[Teks yang Disediakan]:
________________________________________
Cara Khilafah Menyelesaikan LGBT
Berdasarkan fakta-fakta di atas, maka penyelesaian LGBT ini harus menyeluruh dan sistemik. Negara Khilafah, sebagai negara Islam, yang menjadikan Islam sebagai ideologinya jelas tidak akan mentolelir LGBT. Faktor ideologis yang menjadi sebab lahirnya LGBT pun jelas tidak ada. Negara Khilafah, dengan akidah Islamnya, jelas memandang bonus demografi sebagai berkah dan kekuatan tersendiri.
Karena, Negara Khilafah dan rakyatnya meyakini, rizki di tangan Allah tidak terbatas [Q.s. an-Nahl: 96]. Allah pun telah menjamin rizki setiap makhluknya, hatta hewan melata yang tidak berakal, semuanya dijamin rizkinya [Q.s. Hud: 6]. Ini adalah janji Allah, dan janji-Nya pasti [Q.s. ad-Dzariyat: 23]. Selain itu, Islam yang diterapkan Khilafah telah mejamin distribusi barang dan jasa dengan hukum yang adil, sehingga tak ada satupun warga negara yang tidak mendapatkan bagian.
________________________________________
[Data yang Disediakan]:
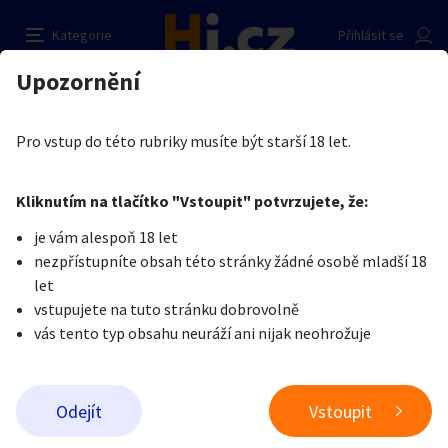
Lízání po velké, pro amaterku
Nahlásit inzerát
Kategorie
Přihlásit se
Auto-moto
Reality a bydlení
Seznamka
Kupující
Upozornění
Erotika
Ostatní a související
Nevšední sexuální praktiky
Bal Dur
Erotika
Zvířata
Práce a služby
Je nám líto, ale tenhle inzerát již není aktuální.
Pro vstup do této rubriky musíte být starší 18 let.
Pošlete uživateli zprávu
0
/
1000
0
/
2000
Nahlásit
Kliknutím na tlačítko "Vstoupit" potvrzujete, že:
Stroje a nářadí
PC a elektro
Sport a hobby
je vám alespoň 18 let
nezpřístupníte obsah této stránky žádné osobě mladší 18
Sběratelství
Dětské zboží
Móda a doplňky
let
vstupujete na tuto stránku dobrovolně
vás tento typ obsahu neuráží ani nijak neohrožuje
Kultura
Cestování
Ostatní
Odeslat zprávu
Odejít
Vstoupit
Přidat inzerát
________________________________________
[Langkah Pengerjaan]:
(a) Tentukan apakah setiap pernyataan berikut sesuai dengan teks tentang cara Khilafah menyelesaikan LGBT, lalu jawab ya atau tidak beserta kutipan kata-kata penentu dari teks itu: (i) penyelesaian LGBT harus menyeluruh dan sistemik; (ii) Negara Khilafah memandang bonus demografi sebagai beban; (iii) hewan melata yang tidak berakal tidak dijamin rizkinya.
(b) Tuliskan lanjutan teks tentang cara Khilafah menyelesaikan LGBT, dimulai setelah kalimat terakhirnya.

[Jawaban Latihan Ini]:
(a)
(i) Ya: "penyelesaian LGBT ini harus menyeluruh dan sistemik"
(ii) Tidak: "memandang bonus demografi sebagai berkah dan kekuatan tersendiri"
(iii) Tidak: "hatta hewan melata yang tidak berakal, semuanya dijamin rizkinya"

(b)
Jika masalah ideologis ini selesai, maka LGBT sebagai solusi Kapitalisme dalam mengatasi ledakan demografi jelas akan terkubur bersama para penganut dan pengikutnya. Tinggal masalah penyimpangan perilaku, baik karena faktor pendidikan maupun lingkungan, yang harus diselesaikan. Dalam konteks pendidikan, di dalam keluarga yang disinari dengan cahaya Islam, maka sejak dini anak sudah dididik dengan Islam, dan hukum-hukumnya.
Orang tua pun bertanggungjawab penuh terhadap pendidikan anak-anaknya. Rumah sebagai madrasah pertama bagi mereka benar-benar diwujudkan dengan sempurna. Itu meniscayakan pasangan suami-isteri menjadi orang-orang yang alim tentang Islam, mengerti hak dan kewajibannya, termasuk hak dan kewajiban anak-anaknya. Semuanya ditunaikan dengan sempurna. Dengan begitu, celah penyimpangan perilaku pada anak, sejak dini bisa dideteksi dengan mudah, dan diatasi. Sampai hal-hal yang detail, seperti berpakaian, tutur kata, cara berjalan dan sebagainya, semuanya bisa dibentuk sesuai dengan standar hukum Islam.
Lingkungan yang terbentuk dari keluarga, masyarakat dan negara yang menerapkan Islam jelas lingkungan yang sangat-sangat sehat. Tidak ada yang rusak, apalagi destruktif. Jika semuanya itu ada, maka penyimpangan sekecil apapun menjadi mudah diselesaikan. Karena, dalam kondisi seperti ini, terjadinya penyimpangan bisa dihitung dengan jari, dan sangat langka.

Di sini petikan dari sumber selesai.